Organisational change

Using the 7 Lenses of Transformation

Billy Street – Transforming Together

This post provides a good introduction to The 7 Lenses of Transformation recently published by the UK government. Its power is in a form of modesty: there is no spurious promise that religiously following a methodology takes the risk and challenge out of transformational change, but instead provides a sensible framing of seven areas which need to be thought about and acted on to increase the chances of success. It is strewn with useful prompts, reminders and challenges. But it also prompts a couple of broader questions.

The first is what counts as transformation, as opposed to mere change. The definition in the guidance isn’t altogether satisfactory, as ‘reducing the costs of delivering services and improving our internal processes’ is sufficient to count. That’s not just a niggle about wording: if there is something distinctive about transformation, there needs to be some clarity about what it is. It’s tempting to fall back to simple scale – but some large scale changes aren’t particularly transformational, while some much smaller changes can have a really radical impact on the relationship between inputs, outputs and, most importantly, outcomes.

The second is an inherent problem with numbered lists, which is that they present themselves as self-contained. It’s worth reflecting on what an eighth item might be. One possible answer is that there is more – quite a lot more – to be said in expansion of the seventh lens, on people. The recognition that people need to be involved and enthused is a good start, but a communication campaign isn’t a sufficient means of achieving that: if change is transformational, it is almost certain that it expects – and depends on – people’s behaviour changing, and it is dangerous to assume that behavioural change is an automatic by-product of change programmes. And of course there will often be many more people affected than those in the programme team itself – a point the ‘red flags’ section seems to overlook.

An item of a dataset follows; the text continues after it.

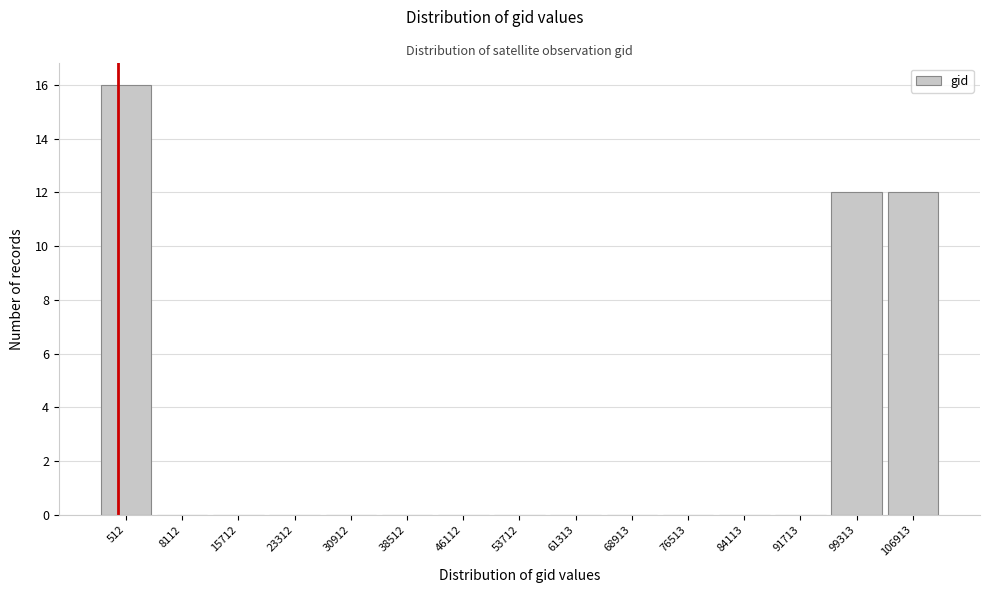

Reading right to left, extract all data points from this chart.

106913=12	99313=12	91713=0	84113=0	76513=0	68913=0	61313=0	53712=0	46112=0	38512=0	30912=0	23312=0	15712=0	8112=0	512=16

And there is a small but subtly important issue in the title: the lens metaphor is an odd one, which doesn’t stand up to very much thought. That’s not to say that there is a single self-evidently better one, but moving away from language which implies inspection and distortion to language which hints more at engagement and multiple perspectives might be a stronger foundation for delivering real transformation.

Strategy

Strategic changes are hard

John Naughton – Memex 1.1

A short post making the case for the assertion in its title  – strategic changes are hard. It’s based on the example of Intel, taken from an essay by Walter Kiechel III which ends with this timeless warning:

Read over the tale of what it took to get there if, in a delusional moment, you’re ever tempted to think that putting strategy into practice is easy, even a seemingly emergent strategy.

Data and AI Social and economic change

Q & A with Ellen Broad – Author of Made by Humans

Ellen Broad – Melbourne University Publishing

Ellen Broad’s new book is high on this summer’s reading list. Both provenance and subject matter mean that confidence in its quality can be high. But while waiting to read it, this short interview gives a sense of the themes and approach. Among many other virtues, Ellen recognises the power of language to illuminate the issues, but also to obscure them. As she says, what is meant by AI is constantly shifting, a reminder of one of the great definitions of technology, ‘everything which doesn’t work yet’ – because as soon as it does it gets called something else.

The book itself is available in the UK, though Amazon only has it in kindle form (but perhaps a container load of hard copies is even now traversing the globe).